|
We've Seen Celestino Fernández At Work. It's Not A Pretty Picture.
By TW
WE ARE LOATHE to trot out, once again, the story of Celestino
Fernández's scandalous mismanagement of Arizona International
Campus, the renegade college that the University of Arizona has
now reeled back to the main campus. Last October, when UA President
Peter Likins offered Fernández a demotion from provost
to dean--a transparent demand for a resignation--Fernández
mercifully acceded. Frankly, we thought we wouldn't have Fernández
to kick around anymore. But here the man is, risen Nixon-like,
shamelessly vying for a post in which he would have power over
63,000 schoolchildren in the city's largest school district. The
devil himself makes us do it: The Weekly herewith offers
its emphatic Un-Endorsement of Celestino Fernández for
the Tucson Unified School Board, for the following reasons:
1) Naturally, TUSD parents would like to hear plain speaking
from their Board members. Fernández has already allowed
half-truths to be told to every last one of the district's schoolchildren.
Last year, when AIC was desperately seeking students, the college
ran a series of misleading advertisements in the annual calendar
that TUSD distributes free to every schoolchild. The ads deviously
listed majors--like fine arts--for which AIC had neither courses
nor professors in place. The ads also proclaimed that classes
at AIC were taught by "professors." Wrong again. While
several of the AIC teachers were bona fide full-timers with Ph.D.s,
there were five part-timers, some of them still grad students.
A small mistake? Overeagerness by his recruiting staff? Maybe.
Maybe not. Stretching the truth is a time-honored Fernández
tradition. Out on the campaign trail, he declares in his stump
speech that he's been a professor and administrator at the UA
for 20 years. Well, yes, technically he's held onto the professorial
title all this time, but Fernández has rarely set foot
in a classroom in the last 14 years. During that period, he's
been a UA administrator, bumbling from one bureaucratic post to
another, getting kicked upstairs every couple of years. It's a
lucrative racket, to be sure, but hardly the same thing as spending
20 years in the classroom trenches.
Even in his campaign-funding filings to the county elections
office, there are characteristically sloppy mistakes. In just
one instance, he lists contributor Peter Likins as president of
the university, and then goes on to list Likins' wife, another
contributor, also as president of the university. (The Likinses
each kicked in $25, apparently what they think Fernández
is worth.)
And at AIC, the same pattern held true. On the minor side, Fernández
regaled the public with the fabrication that, despite its critics,
the little school had managed to attract students with SAT scores
above the national average. Wasn't true, though; their scores
were below.
Far more seriously, Fernández pledged that on the tenure-less
campus, academic freedom would be safeguarded and that professors
who did a good job teaching would have job security. Yet, within
nine months, Fernández fired without explanation an outspoken
AIC scholar who had won outstanding teaching evaluations.

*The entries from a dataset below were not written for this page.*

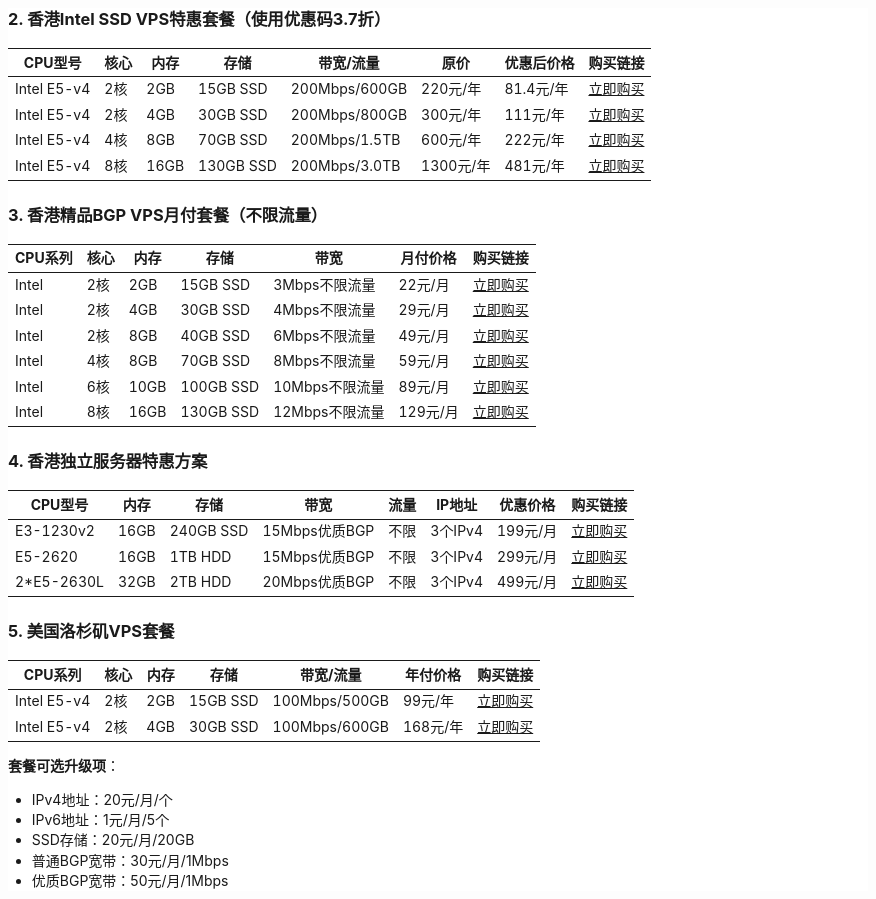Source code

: ### 2. 香港Intel SSD VPS特惠套餐（使用优惠码3.7折）

| CPU型号 | 核心 | 内存 | 存储 | 带宽/流量 | 原价 | 优惠后价格 | 购买链接 |
|---------|------|------|------|-----------|------|------------|----------|
| Intel E5-v4 | 2核 | 2GB | 15GB SSD | 200Mbps/600GB | 220元/年 | 81.4元/年 | [立即购买](https://my.zorocloud.com/aff.php?aff=836) |
| Intel E5-v4 | 2核 | 4GB | 30GB SSD | 200Mbps/800GB | 300元/年 | 111元/年 | [立即购买](https://my.zorocloud.com/aff.php?aff=836) |
| Intel E5-v4 | 4核 | 8GB | 70GB SSD | 200Mbps/1.5TB | 600元/年 | 222元/年 | [立即购买](https://my.zorocloud.com/aff.php?aff=836) |
| Intel E5-v4 | 8核 | 16GB | 130GB SSD | 200Mbps/3.0TB | 1300元/年 | 481元/年 | [立即购买](https://my.zorocloud.com/aff.php?aff=836) |

### 3. 香港精品BGP VPS月付套餐（不限流量）

| CPU系列 | 核心 | 内存 | 存储 | 带宽 | 月付价格 | 购买链接 |
|---------|------|------|------|------|----------|----------|
| Intel | 2核 | 2GB | 15GB SSD | 3Mbps不限流量 | 22元/月 | [立即购买](https://my.zorocloud.com/aff.php?aff=836) |
| Intel | 2核 | 4GB | 30GB SSD | 4Mbps不限流量 | 29元/月 | [立即购买](https://my.zorocloud.com/aff.php?aff=836) |
| Intel | 2核 | 8GB | 40GB SSD | 6Mbps不限流量 | 49元/月 | [立即购买](https://my.zorocloud.com/aff.php?aff=836) |
| Intel | 4核 | 8GB | 70GB SSD | 8Mbps不限流量 | 59元/月 | [立即购买](https://my.zorocloud.com/aff.php?aff=836) |
| Intel | 6核 | 10GB | 100GB SSD | 10Mbps不限流量 | 89元/月 | [立即购买](https://my.zorocloud.com/aff.php?aff=836) |
| Intel | 8核 | 16GB | 130GB SSD | 12Mbps不限流量 | 129元/月 | [立即购买](https://my.zorocloud.com/aff.php?aff=836) |

### 4. 香港独立服务器特惠方案

| CPU型号 | 内存 | 存储 | 带宽 | 流量 | IP地址 | 优惠价格 | 购买链接 |
|---------|------|------|------|------|--------|----------|----------|
| E3-1230v2 | 16GB | 240GB SSD | 15Mbps优质BGP | 不限 | 3个IPv4 | 199元/月 | [立即购买](https://my.zorocloud.com/aff.php?aff=836) |
| E5-2620 | 16GB | 1TB HDD | 15Mbps优质BGP | 不限 | 3个IPv4 | 299元/月 | [立即购买](https://my.zorocloud.com/aff.php?aff=836) |
| 2*E5-2630L | 32GB | 2TB HDD | 20Mbps优质BGP | 不限 | 3个IPv4 | 499元/月 | [立即购买](https://my.zorocloud.com/aff.php?aff=836) |

### 5. 美国洛杉矶VPS套餐

| CPU系列 | 核心 | 内存 | 存储 | 带宽/流量 | 年付价格 | 购买链接 |
|---------|------|------|------|-----------|----------|----------|
| Intel E5-v4 | 2核 | 2GB | 15GB SSD | 100Mbps/500GB | 99元/年 | [立即购买](https://my.zorocloud.com/aff.php?aff=836) |
| Intel E5-v4 | 2核 | 4GB | 30GB SSD | 100Mbps/600GB | 168元/年 | [立即购买](https://my.zorocloud.com/aff.php?aff=836) |

**套餐可选升级项**：
- IPv4地址：20元/月/个
- IPv6地址：1元/月/5个
- SSD存储：20元/月/20GB
- 普通BGP宽带：30元/月/1Mbps
- 优质BGP宽带：50元/月/1Mbps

2) The TUSD Board is already wracked by cronyism, with Board
members switching principals, peremptorily overturning decisions
of parent-teacher site committees, and similar mischief. Now they
stand accused of sweeping under the carpet sexual-harassment allegations
against a long-time administrator--and then bringing him back
on the job.
Here Fernández can indeed claim experience. He got his
high-paying job at AIC through cronyism. Despite the protests
of the UA Faculty Senate, former UA President Manual Pacheco bypassed
all normal university procedures for selecting the head of the
new campus. Without benefit of a single search committee, he simply
handed the job to his good buddy Fernández.

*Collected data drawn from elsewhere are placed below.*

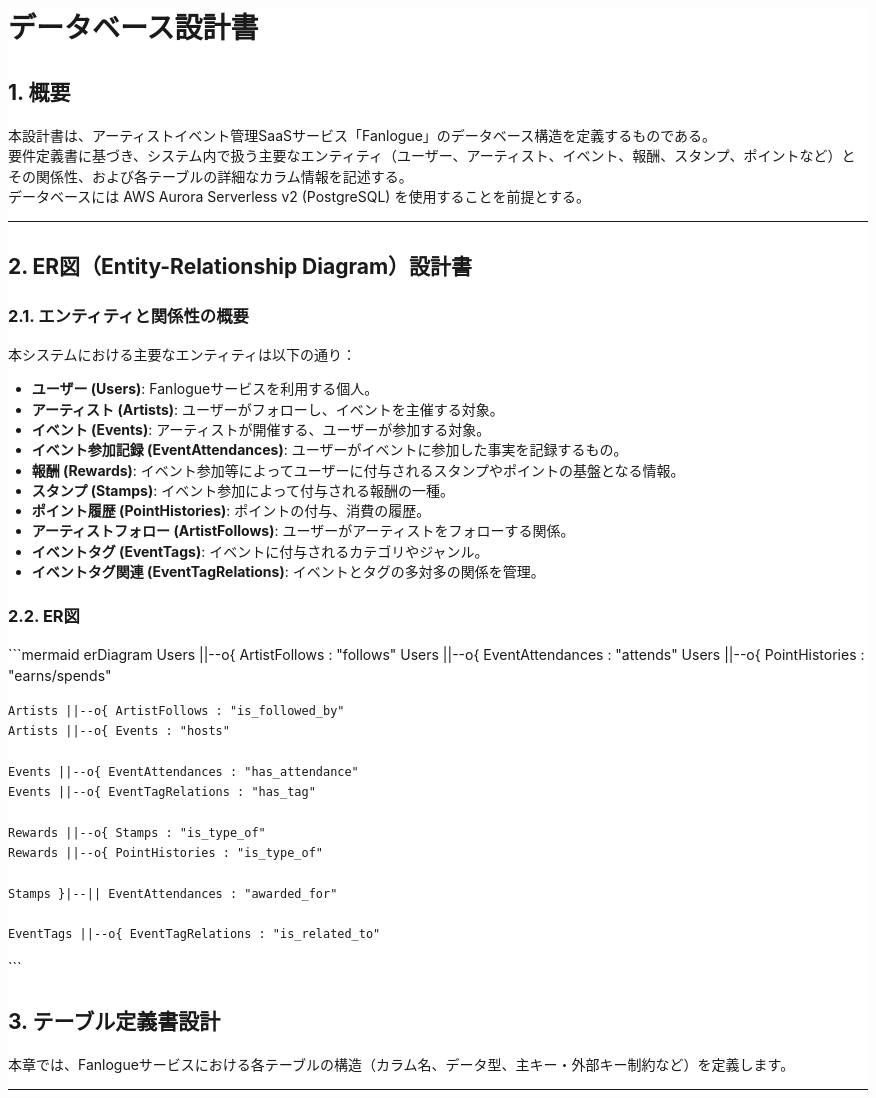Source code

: # データベース設計書

## 1. 概要

本設計書は、アーティストイベント管理SaaSサービス「Fanlogue」のデータベース構造を定義するものである。  
要件定義書に基づき、システム内で扱う主要なエンティティ（ユーザー、アーティスト、イベント、報酬、スタンプ、ポイントなど）とその関係性、および各テーブルの詳細なカラム情報を記述する。  
データベースには AWS Aurora Serverless v2 (PostgreSQL) を使用することを前提とする。

---

## 2. ER図（Entity-Relationship Diagram）設計書

### 2.1. エンティティと関係性の概要

本システムにおける主要なエンティティは以下の通り：

- **ユーザー (Users)**: Fanlogueサービスを利用する個人。  
- **アーティスト (Artists)**: ユーザーがフォローし、イベントを主催する対象。  
- **イベント (Events)**: アーティストが開催する、ユーザーが参加する対象。  
- **イベント参加記録 (EventAttendances)**: ユーザーがイベントに参加した事実を記録するもの。  
- **報酬 (Rewards)**: イベント参加等によってユーザーに付与されるスタンプやポイントの基盤となる情報。  
- **スタンプ (Stamps)**: イベント参加によって付与される報酬の一種。  
- **ポイント履歴 (PointHistories)**: ポイントの付与、消費の履歴。  
- **アーティストフォロー (ArtistFollows)**: ユーザーがアーティストをフォローする関係。  
- **イベントタグ (EventTags)**: イベントに付与されるカテゴリやジャンル。  
- **イベントタグ関連 (EventTagRelations)**: イベントとタグの多対多の関係を管理。

### 2.2. ER図

\`\`\`mermaid
erDiagram
    Users ||--o{ ArtistFollows : "follows"
    Users ||--o{ EventAttendances : "attends"
    Users ||--o{ PointHistories : "earns/spends"

    Artists ||--o{ ArtistFollows : "is_followed_by"
    Artists ||--o{ Events : "hosts"

    Events ||--o{ EventAttendances : "has_attendance"
    Events ||--o{ EventTagRelations : "has_tag"

    Rewards ||--o{ Stamps : "is_type_of"
    Rewards ||--o{ PointHistories : "is_type_of"

    Stamps }|--|| EventAttendances : "awarded_for"

    EventTags ||--o{ EventTagRelations : "is_related_to"
\`\`\`

## 3. テーブル定義書設計

本章では、Fanlogueサービスにおける各テーブルの構造（カラム名、データ型、主キー・外部キー制約など）を定義します。

---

Then, in AIC's first school year, a sexual-harassment allegation
erupted against an AIC professor. Participants in the fracas say
that after Fernández consulted with the male professor
and another male colleague, the young female student was told
that she was simply mistaken. The professor in question continued
his employment uninterrupted. (As it happens, the female professor
who counseled the young woman was the professor Fernández
fired.)
3) TUSD teachers worried about job security should bear in mind
that Fernández held on to his own tenure in the UA sociology
department while declaring to all and sundry that tenure would
be a bad thing, very bad indeed, for the professors under his
thumb at AIC. His hypocrisy paid off. After crashing and burning
at AIC, Fernández had a tenured escape hatch. When he resigned,
he announced plans to return to the UA sociology department (and
boy are they ever glad to see him coming). He has yet to darken
a classroom door, however. He's on paid sabbatical this semester.
4) The TUSD Board has hardly been forthcoming in negotiations
with teachers--right now talks are at a standstill--and Fernández's
treatment of AIC teacher contracts is instructive. He offered
jobs to the out-of-town profs by letter, writing that they would
be protected by specific conditions of faculty service. When the
new teachers arrived in town, Fernández pulled a switcheroo.

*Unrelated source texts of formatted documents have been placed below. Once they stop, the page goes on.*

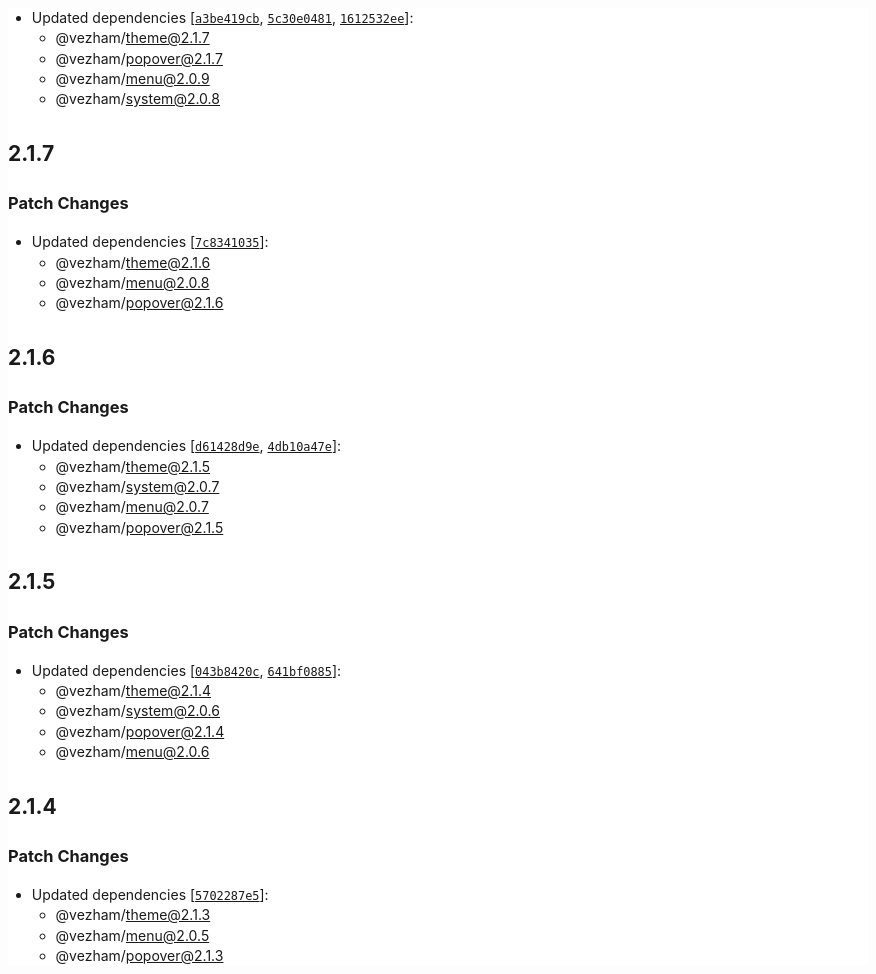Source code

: - Updated dependencies [[`a3be419cb`](https://github.com/vezham/heroui/commit/a3be419cb3c693ae8cace15f9a863274d759ddb1), [`5c30e0481`](https://github.com/vezham/heroui/commit/5c30e04811ef9f973d6b59107c909db72d9876b5), [`1612532ee`](https://github.com/vezham/heroui/commit/1612532eeeabbc49165546b1a2e7aebf89e7a1c2)]:
  - @vezham/theme@2.1.7
  - @vezham/popover@2.1.7
  - @vezham/menu@2.0.9
  - @vezham/system@2.0.8

## 2.1.7

### Patch Changes

- Updated dependencies [[`7c8341035`](https://github.com/vezham/heroui/commit/7c8341035dbdd120cd78221b3cabab2e40e7478d)]:
  - @vezham/theme@2.1.6
  - @vezham/menu@2.0.8
  - @vezham/popover@2.1.6

## 2.1.6

### Patch Changes

- Updated dependencies [[`d61428d9e`](https://github.com/vezham/heroui/commit/d61428d9e6c1c0590593fb1f0136e226051b7e23), [`4db10a47e`](https://github.com/vezham/heroui/commit/4db10a47e96ad8315b5b96c2ff15574ac0fdeecc)]:
  - @vezham/theme@2.1.5
  - @vezham/system@2.0.7
  - @vezham/menu@2.0.7
  - @vezham/popover@2.1.5

## 2.1.5

### Patch Changes

- Updated dependencies [[`043b8420c`](https://github.com/vezham/heroui/commit/043b8420cfb659cbb6bb36404807ec3cc8ac8592), [`641bf0885`](https://github.com/vezham/heroui/commit/641bf0885b6af2d7f36f27d83716a441975a5ca5)]:
  - @vezham/theme@2.1.4
  - @vezham/system@2.0.6
  - @vezham/popover@2.1.4
  - @vezham/menu@2.0.6

## 2.1.4

### Patch Changes

- Updated dependencies [[`5702287e5`](https://github.com/vezham/heroui/commit/5702287e5622a8f0a0326c7cc0c200808c7971a8)]:
  - @vezham/theme@2.1.3
  - @vezham/menu@2.0.5
  - @vezham/popover@2.1.3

The new profs had to sign a different document that made them
temporary teachers without rights.
And TUSD teachers worried about the Board's determination to
impose "terminal contracts" on first-year teachers should
look at the Fernández record. He says he favors multi-year
contracts at TUSD, but when the power was in his hands at AIC,
he handed out only one-year teaching contracts, renewable at his
discretion.
5) Fernández boasts on the stump that he's had experience
with big budgets, but he doesn't say how well he handled them.
Let us not forget that Fernández was unable to live within
his means at AIC. At the end of the school's first year, the legislators
were so provoked at the college's tiny number of students that
they refused to up its budget. Instead of making cutbacks, AIC
went a-begging to the UA. The main campus was forced to lend it
$950,000, borrowing the cash from its own budget in a year when
teaching departments all across the university had been obliged
to cut back.
6) TUSD routinely comes under attack for a bloated administrative
apparatus. So did AIC under Fernández. And while AIC was
billed as an all-new model of college that emphasized teaching
above all else, AIC followed the old model of paying administrators
most, teachers least. In the first year, Fernández's own
salary--$131,090--was more than twice that of the highest-paid
professor. In the second year, when AIC was in deep fiscal crisis,
Fernández, courtesy of buddy Pacheco, helped himself to
an $1,800 raise.
When President Likins arrived at his new job at the UA last October,
he drained the AIC quagmire in short order, repudiating nearly
everything Fernández had done. He offered Fernández
a demotion, accepted his resignation, immediately rehired the
professor Fernández had summarily fired, reduced the school
from branch campus to subsidiary college, and yanked it back to
the UA for closer supervision and a retooling of all its faculty
policies. But did Fernández suffer financially for his
sins? No, indeedy. Matter of fact, he roped in another raise--this
time a cool $10,000. Yep, $10,000, at a time when typical professor
increases hover around $1,500. His reward for his abject failure
at AIC is a salary of $142,750, far and away one of the biggest
paychecks at the UA.
Did somebody mention pigging out at the public trough? Not us.